In the records below, find the line with "Follower가 너무 느리면" and the line with "하나가 Controller가 된다.". Print both exactly, along with every line between them, and no other line.

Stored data
↓
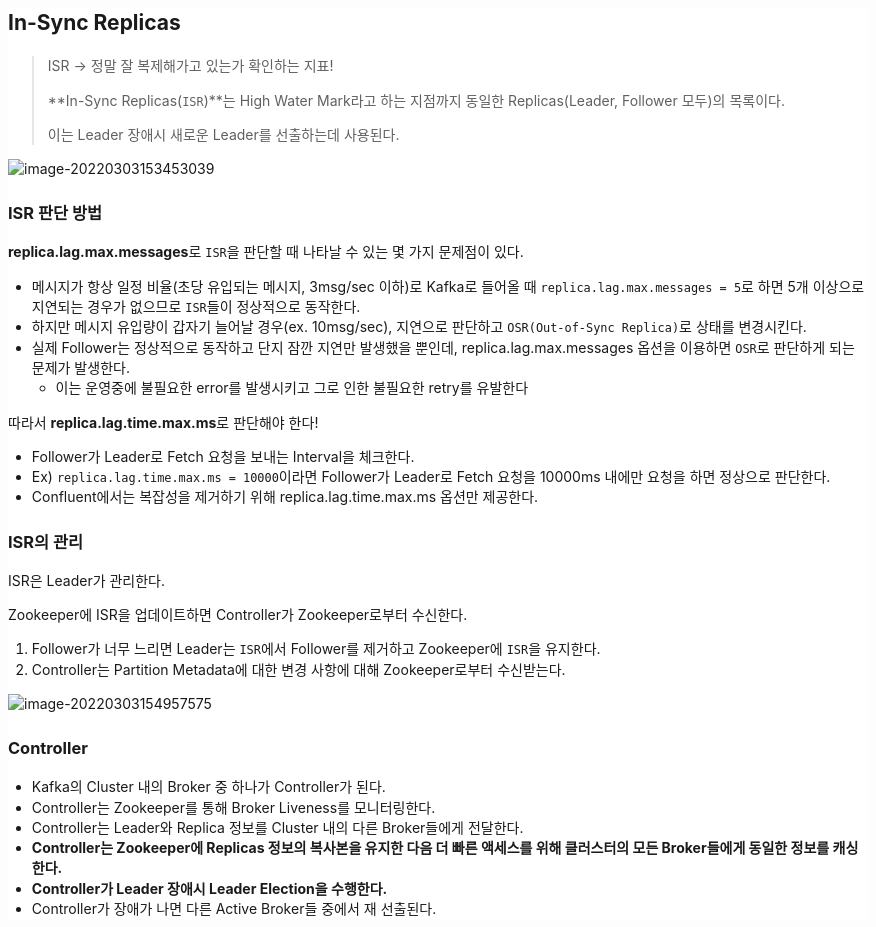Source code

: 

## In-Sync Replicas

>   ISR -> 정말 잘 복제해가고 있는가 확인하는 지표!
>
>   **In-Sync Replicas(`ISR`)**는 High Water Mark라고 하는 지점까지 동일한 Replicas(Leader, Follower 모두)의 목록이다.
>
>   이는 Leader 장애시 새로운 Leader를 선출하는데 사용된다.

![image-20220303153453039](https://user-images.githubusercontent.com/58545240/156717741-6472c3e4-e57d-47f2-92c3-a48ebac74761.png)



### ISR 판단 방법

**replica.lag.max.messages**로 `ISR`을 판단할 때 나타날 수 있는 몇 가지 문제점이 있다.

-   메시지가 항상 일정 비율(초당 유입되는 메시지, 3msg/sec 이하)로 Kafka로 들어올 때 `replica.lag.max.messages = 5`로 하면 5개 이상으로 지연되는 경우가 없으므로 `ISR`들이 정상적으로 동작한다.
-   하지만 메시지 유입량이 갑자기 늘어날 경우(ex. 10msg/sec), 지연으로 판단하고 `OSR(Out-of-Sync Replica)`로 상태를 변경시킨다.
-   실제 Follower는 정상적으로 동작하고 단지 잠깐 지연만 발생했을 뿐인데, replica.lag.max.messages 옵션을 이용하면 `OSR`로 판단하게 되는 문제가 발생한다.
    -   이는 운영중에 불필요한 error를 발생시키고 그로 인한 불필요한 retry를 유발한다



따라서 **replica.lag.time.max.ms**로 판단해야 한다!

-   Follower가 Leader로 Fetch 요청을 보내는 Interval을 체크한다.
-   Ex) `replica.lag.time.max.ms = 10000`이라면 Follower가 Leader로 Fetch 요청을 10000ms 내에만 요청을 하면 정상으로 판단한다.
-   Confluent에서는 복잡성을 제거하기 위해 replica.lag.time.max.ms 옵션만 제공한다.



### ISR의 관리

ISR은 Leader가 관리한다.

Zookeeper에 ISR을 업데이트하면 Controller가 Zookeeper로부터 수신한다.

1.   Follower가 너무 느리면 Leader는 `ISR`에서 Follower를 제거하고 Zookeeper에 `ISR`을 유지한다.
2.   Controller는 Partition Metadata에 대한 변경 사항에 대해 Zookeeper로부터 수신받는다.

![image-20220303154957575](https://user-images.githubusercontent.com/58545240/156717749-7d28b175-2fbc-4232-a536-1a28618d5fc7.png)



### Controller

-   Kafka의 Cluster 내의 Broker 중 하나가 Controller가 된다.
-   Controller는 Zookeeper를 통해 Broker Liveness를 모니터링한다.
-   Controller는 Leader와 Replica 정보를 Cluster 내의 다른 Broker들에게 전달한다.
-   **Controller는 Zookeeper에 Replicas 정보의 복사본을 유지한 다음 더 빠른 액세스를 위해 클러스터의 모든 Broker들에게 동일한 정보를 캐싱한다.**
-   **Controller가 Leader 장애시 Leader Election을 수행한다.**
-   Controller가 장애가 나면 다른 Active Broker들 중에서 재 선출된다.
↑
↓
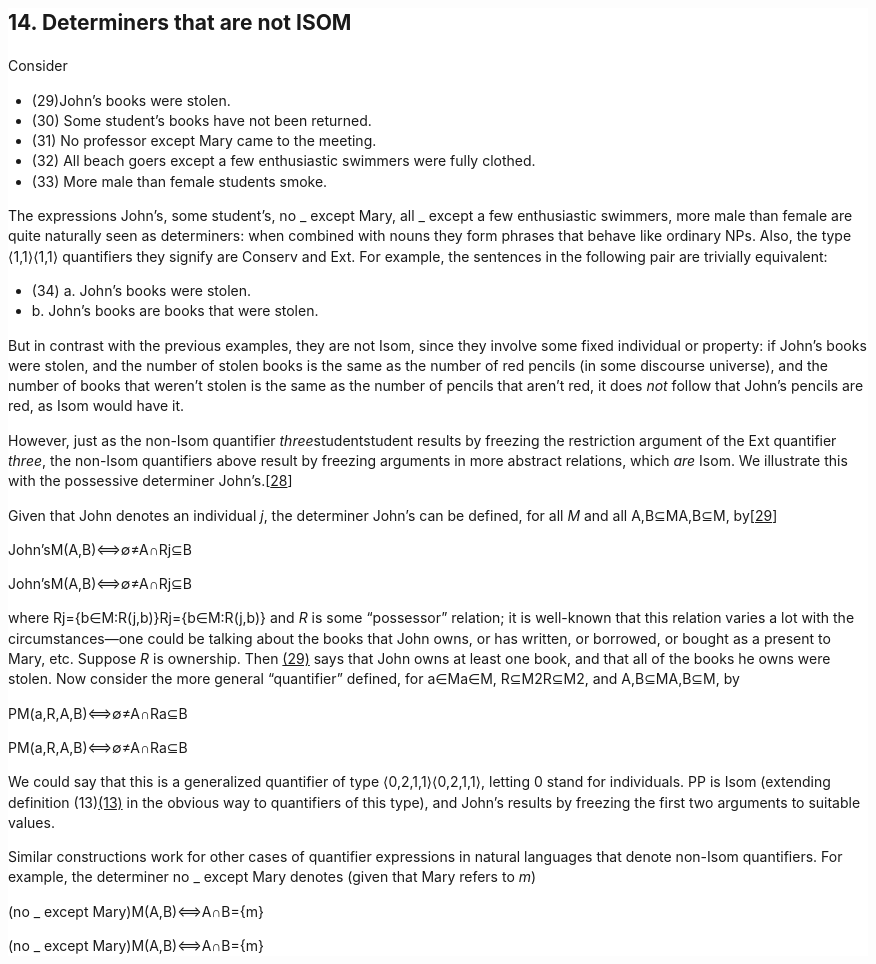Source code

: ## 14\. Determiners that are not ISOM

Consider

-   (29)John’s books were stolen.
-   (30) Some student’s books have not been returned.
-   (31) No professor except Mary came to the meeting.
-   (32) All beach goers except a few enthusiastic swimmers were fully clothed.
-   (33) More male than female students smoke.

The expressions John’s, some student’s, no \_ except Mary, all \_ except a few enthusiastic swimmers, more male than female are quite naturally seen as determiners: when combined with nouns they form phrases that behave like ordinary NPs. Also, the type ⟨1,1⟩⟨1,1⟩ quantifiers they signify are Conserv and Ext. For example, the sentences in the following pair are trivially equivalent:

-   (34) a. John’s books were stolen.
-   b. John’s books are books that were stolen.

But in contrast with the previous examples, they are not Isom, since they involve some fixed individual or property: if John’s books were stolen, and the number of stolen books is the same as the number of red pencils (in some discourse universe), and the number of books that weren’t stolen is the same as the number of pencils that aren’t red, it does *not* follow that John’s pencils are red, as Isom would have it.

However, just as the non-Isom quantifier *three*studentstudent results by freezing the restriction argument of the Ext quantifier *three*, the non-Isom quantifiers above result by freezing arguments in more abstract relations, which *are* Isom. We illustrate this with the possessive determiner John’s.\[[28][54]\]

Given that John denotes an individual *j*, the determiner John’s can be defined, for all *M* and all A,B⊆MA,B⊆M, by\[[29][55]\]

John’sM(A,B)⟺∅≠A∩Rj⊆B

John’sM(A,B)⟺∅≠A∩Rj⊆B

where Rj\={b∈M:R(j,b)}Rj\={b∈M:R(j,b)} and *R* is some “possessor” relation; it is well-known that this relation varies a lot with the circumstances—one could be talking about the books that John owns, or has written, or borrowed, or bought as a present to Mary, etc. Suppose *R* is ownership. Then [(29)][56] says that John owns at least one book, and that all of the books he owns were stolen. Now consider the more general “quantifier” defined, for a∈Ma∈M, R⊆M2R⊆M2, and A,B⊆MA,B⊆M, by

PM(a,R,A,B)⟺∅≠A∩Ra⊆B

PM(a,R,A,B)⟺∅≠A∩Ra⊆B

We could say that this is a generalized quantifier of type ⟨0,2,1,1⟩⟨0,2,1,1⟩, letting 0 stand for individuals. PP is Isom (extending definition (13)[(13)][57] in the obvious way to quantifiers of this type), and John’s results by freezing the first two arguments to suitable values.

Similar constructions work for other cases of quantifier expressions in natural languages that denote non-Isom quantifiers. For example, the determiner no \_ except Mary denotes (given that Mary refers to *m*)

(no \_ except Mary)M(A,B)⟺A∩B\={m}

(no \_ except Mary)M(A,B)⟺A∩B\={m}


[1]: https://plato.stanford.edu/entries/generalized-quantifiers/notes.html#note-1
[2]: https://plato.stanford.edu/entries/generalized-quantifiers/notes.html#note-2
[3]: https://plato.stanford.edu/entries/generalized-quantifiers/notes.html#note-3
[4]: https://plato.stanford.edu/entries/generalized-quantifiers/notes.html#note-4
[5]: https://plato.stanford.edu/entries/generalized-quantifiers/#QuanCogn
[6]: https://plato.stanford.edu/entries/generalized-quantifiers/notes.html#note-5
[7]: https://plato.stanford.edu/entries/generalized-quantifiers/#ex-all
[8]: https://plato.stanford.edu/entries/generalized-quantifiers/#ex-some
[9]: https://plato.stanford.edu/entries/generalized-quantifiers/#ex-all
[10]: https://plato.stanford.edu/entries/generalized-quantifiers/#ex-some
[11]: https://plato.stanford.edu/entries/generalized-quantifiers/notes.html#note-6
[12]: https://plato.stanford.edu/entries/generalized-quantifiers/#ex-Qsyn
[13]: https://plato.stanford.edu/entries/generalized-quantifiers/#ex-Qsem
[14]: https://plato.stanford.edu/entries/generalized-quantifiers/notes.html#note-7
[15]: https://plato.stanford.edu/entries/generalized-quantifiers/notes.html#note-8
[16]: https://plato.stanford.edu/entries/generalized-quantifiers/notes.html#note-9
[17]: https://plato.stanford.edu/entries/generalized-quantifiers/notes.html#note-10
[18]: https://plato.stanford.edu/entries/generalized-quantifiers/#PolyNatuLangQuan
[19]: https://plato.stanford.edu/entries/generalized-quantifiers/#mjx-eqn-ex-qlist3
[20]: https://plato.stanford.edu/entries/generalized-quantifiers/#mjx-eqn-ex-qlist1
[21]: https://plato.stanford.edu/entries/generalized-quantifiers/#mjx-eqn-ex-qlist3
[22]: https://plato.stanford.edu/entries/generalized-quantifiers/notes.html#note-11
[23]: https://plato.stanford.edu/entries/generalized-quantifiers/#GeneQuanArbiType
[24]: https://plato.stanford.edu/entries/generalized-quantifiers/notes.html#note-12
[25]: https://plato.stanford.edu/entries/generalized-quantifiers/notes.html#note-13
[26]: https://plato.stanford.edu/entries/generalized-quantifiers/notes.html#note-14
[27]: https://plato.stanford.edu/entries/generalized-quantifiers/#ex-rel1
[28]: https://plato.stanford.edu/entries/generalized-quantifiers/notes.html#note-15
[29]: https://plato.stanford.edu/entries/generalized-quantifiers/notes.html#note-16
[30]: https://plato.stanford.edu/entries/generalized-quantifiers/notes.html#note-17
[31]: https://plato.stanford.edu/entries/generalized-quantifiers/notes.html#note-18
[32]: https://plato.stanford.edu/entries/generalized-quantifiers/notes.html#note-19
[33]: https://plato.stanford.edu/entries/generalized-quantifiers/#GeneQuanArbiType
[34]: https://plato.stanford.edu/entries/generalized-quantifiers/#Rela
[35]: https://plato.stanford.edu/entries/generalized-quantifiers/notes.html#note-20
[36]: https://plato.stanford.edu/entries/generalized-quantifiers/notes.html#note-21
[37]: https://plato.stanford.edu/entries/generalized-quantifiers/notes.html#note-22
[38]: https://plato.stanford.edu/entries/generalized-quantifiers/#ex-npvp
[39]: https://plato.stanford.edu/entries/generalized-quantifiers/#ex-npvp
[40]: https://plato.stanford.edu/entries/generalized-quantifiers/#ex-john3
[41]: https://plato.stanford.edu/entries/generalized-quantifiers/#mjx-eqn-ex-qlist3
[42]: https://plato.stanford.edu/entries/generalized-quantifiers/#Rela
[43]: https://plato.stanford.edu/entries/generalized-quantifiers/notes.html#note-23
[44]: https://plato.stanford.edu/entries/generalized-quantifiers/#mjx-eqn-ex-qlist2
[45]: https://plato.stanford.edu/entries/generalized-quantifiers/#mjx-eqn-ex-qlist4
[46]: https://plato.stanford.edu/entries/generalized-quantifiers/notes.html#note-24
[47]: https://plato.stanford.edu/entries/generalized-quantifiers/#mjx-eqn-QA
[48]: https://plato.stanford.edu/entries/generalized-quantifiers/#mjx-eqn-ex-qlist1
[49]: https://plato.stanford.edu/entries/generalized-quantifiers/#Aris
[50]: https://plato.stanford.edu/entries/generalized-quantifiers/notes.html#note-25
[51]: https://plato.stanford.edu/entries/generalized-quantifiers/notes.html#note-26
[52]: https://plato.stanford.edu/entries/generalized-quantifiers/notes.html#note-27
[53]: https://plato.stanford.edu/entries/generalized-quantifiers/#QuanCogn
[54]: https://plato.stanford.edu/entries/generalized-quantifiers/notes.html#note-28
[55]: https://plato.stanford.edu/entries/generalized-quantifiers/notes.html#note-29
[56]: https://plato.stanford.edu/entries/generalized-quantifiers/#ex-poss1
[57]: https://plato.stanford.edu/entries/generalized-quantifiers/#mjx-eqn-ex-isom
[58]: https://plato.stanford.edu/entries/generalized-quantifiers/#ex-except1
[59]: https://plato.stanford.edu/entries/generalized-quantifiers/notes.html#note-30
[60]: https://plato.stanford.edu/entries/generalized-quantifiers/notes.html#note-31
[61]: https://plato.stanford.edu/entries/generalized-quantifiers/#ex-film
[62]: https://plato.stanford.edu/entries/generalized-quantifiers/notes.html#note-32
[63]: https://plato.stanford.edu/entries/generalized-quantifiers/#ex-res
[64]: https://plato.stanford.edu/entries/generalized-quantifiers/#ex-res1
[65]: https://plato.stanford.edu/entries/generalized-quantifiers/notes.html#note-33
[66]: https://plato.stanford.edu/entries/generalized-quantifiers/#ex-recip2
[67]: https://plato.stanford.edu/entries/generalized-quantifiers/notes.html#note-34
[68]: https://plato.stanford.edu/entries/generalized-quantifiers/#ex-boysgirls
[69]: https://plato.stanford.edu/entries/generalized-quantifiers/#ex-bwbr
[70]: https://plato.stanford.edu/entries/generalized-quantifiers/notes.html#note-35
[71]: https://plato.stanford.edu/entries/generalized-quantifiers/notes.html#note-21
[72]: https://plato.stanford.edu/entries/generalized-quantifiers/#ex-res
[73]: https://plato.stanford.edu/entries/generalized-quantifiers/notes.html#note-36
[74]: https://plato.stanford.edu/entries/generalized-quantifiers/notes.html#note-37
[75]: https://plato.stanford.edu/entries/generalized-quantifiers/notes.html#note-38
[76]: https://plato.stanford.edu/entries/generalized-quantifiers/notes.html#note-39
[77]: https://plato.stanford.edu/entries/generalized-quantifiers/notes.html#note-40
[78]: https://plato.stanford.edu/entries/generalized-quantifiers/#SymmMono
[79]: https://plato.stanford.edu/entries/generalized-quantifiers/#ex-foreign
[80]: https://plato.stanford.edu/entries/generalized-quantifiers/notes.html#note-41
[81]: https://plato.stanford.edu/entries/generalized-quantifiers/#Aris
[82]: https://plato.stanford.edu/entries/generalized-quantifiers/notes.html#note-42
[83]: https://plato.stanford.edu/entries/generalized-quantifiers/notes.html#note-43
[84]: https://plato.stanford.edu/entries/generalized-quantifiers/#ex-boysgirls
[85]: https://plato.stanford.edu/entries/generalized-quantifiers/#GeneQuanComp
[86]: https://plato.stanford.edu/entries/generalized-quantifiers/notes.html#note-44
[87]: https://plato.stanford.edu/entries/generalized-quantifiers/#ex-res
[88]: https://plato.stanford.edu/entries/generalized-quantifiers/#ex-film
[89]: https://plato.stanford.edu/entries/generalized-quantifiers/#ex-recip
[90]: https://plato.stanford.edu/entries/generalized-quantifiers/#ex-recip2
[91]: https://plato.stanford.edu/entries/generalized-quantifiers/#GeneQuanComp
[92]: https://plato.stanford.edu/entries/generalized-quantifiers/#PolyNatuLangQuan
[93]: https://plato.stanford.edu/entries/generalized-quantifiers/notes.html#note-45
↑
• **EXERCISE OUTPUT**
1.   Follower가 너무 느리면 Leader는 `ISR`에서 Follower를 제거하고 Zookeeper에 `ISR`을 유지한다.
2.   Controller는 Partition Metadata에 대한 변경 사항에 대해 Zookeeper로부터 수신받는다.

![image-20220303154957575](https://user-images.githubusercontent.com/58545240/156717749-7d28b175-2fbc-4232-a536-1a28618d5fc7.png)



### Controller

-   Kafka의 Cluster 내의 Broker 중 하나가 Controller가 된다.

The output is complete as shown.